Basic Iron Mordant Recipe for Dyeing Animal Fiber

By using this Basic Iron Mordant Recipe, you can achieve high-quality results from dyeing animal fiber.


| December 2013



Baskets full of dyed animal fibers.

You can mordant your animal fiber by heat, cold, or solar dyeing methods.

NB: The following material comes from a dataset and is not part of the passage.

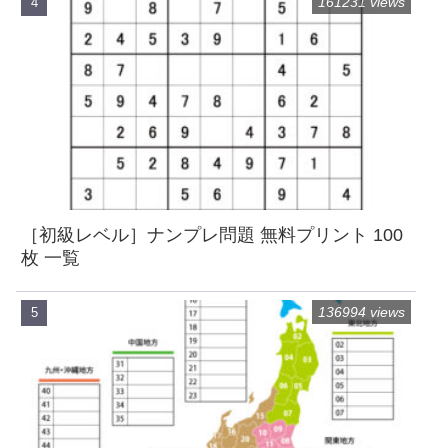
161231 views
［初級レベル］ナンプレ問題 無料プリント 100
枚 一覧
136994 views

Photo by Fotolia/lightningboldt

Home dyeing can be a gamble if you are new to the idea, but even if you are experienced in the art, knowing the reaction difference between animal fibers and plant based fibers can be crucial to proper dye absorption. Using The Handbook of Natural Plant Dyes (Timber Press, 2010) Sasha Duerr walks you through using mordants and natural dyes in perfect harmony. Use this excerpt to dye animal fiber with a Basic Iron Mordant Recipe.

Basic Iron Mordant Recipe

Before dyeing your animal fiber, weigh the dry fiber and record the dry weight; the iron powder will be measured in proportion to the dry fiber weight. Iron powder can be obtained as ferrous sulfate crystals. You can mordant your fiber by heat, cold, or solar dyeing methods. When you’re working with iron powder, be careful not to breathe in the iron dust, which can be caustic to the lungs. It’s a good idea to wear a dust mask with iron powder.

4 ounces (113 g) fiber
2 percent (1/2 teaspoon) iron powder to weight of fiber

Wet the fiber in lukewarm water for at least 1 hour, or overnight.

Fill a large stainless steel pot with enough water to cover the fiber and give it plenty of room so it takes the mordant evenly.

Heat the water to a simmer, 180 degrees Fahrenheit (82 degrees Celsius).